Brave teacher sets new legal precedent

Teachers and other employees on fixed term contracts, now have the right to apply for an unfair dismissal determination from the industrial umpire, thanks to the actions of one brave English college teacher, supported by his Union.

Saied Khayam was employed as an English language teacher by Navitas English on a contract basis. In 2015–16, during a dispute between the IEUA NSW/ACT Branch and Navitas, Khayam actively promoted the union cause with colleagues.

When his contract expired in June 2016 it was not renewed, despite Khayam having worked at Navitas for 12 years. In previous years his contract had been renewed annually without question.

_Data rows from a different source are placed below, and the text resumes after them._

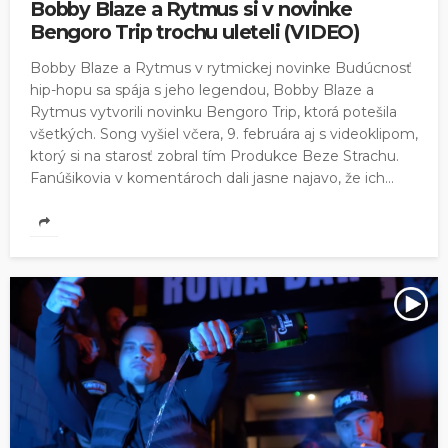
Bobby Blaze a Rytmus si v novinke
Bengoro Trip trochu uleteli (VIDEO)
Bobby Blaze a Rytmus v rytmickej novinke Budúcnosť
hip-hopu sa spája s jeho legendou, Bobby Blaze a
Rytmus vytvorili novinku Bengoro Trip, ktorá potešila
všetkých. Song vyšiel včera, 9. februára aj s videoklipom,
ktorý si na starosť zobral tím Produkce Beze Strachu.
Fanúšikovia v komentároch dali jasne najavo, že ich...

Khayam was convinced he was not offered further employment due to his union activities and asked the IEUA NSW/ACT to support him in an unfair dismissal case at the Fair Work Commission (FWC).

On behalf of Khayam, the Union made an unfair dismissal application with the FWC. An essential requirement for running an unfair dismissal is that the termination has to be at the initiative of the employer.

No right

In May 2017 the matter was heard before a FWC Commissioner, who found that there was no right to argue for unfair dismissal. The Commissioner’s decision was based on a decision of the commission’s predecessor from 2006 in a case referred to as Department of Justice v Lunn (Lunn).

In Lunn, it was decided that if an outer limits contract employee is terminated on the last day of the period specified in the contract, then the termination is not at the initiative of the employer and the employee cannot seek a remedy for unfair dismissal.

Appeal

Khayam, again with the assistance of the Union, appealed the decision to a Full Bench of FWC. The Union argued in lengthy submissions that Lunn no longer should be applied for a number of reasons involving complex arguments including that the law had changed with the introduction of the Fair Work Act in 2009.

I would like my case to be known by all, in the hope that it will encourage more people into collective action via the union, to safeguard, maintain and uphold their rights and the rights of all employees, current and in the future.

On behalf of Khayam, the Union argued that Navitas made a deliberate and considered decision to end the employment, while the employer continued to maintain that Khayam’s employment simply ended with the expiration of the contract.

When the Full Bench handed down its decision on 8 December 2017 it increased the rights for employees on outer limits contracts to be able to access the FWC so as to argue that they have been unfairly dismissed.

Indeed, the decision has created a series of new principles that are applied to such workers. The principles established in Khayam v Navitas English Pty Ltd [2017] FWCFB 5162 are now regularly referred to in unfair dismissal cases across Australia.

In what is now known as the ‘Khayam decision’, the Full Bench of the Commission set a ground breaking new legal precedent for workers on fixed term contracts, when they found in Khayam’s favour.

Contract workers now have the right to claim unfair dismissal, and the employer cannot use the end of their contractual term as an excuse for dismissal.

“Saied has done the heavy lifting for his fellow teachers and Australian workers more broadly,” IEUA NSW/ACT Branch Secretary John Quessy said.

“His brave actions, with the support of the union movement, have shown it is possible to Change the Rules and achieve better outcomes for workers,” Quessy said.

Khayam agreed: “I am so glad a legal precedent which may help others is the end result. There’s so much movement away from people’s rights and the union movement nowadays.

“More people are being put on contracts, so this kind of law is needed.

“I’m grateful to the IEU for sticking with this case and supporting me all the way.”

Khayam admits the 18 month legal proceedings took a toll on him and his family, but said it was worth it.

“I’m a firm believer in standing up for what is right, and if you are prepared to fight long and hard for it, eventually you will win.

“I would like all Australians – and other nationalities – to know the outcome of this case, employers and employees alike: employers, lest they forget that we have rights; and employees, lest we forget that unless we are prepared to fight for our rights, we will get steamrolled.

“I would also like this to be an example to others. This time, I was fortunate enough to be in a position to fight for the collective, and I will do so again if required.

“However, chances are that I will not be in such a position again. I would like my case to be known by all, in the hope that it will encourage more people into collective action via the Union, to safeguard, maintain and uphold their rights and the rights of all employees, current and in the future.”

Khayam has been caring for his two young daughters and trying to find a job that fits in with that commitment since the case finalised.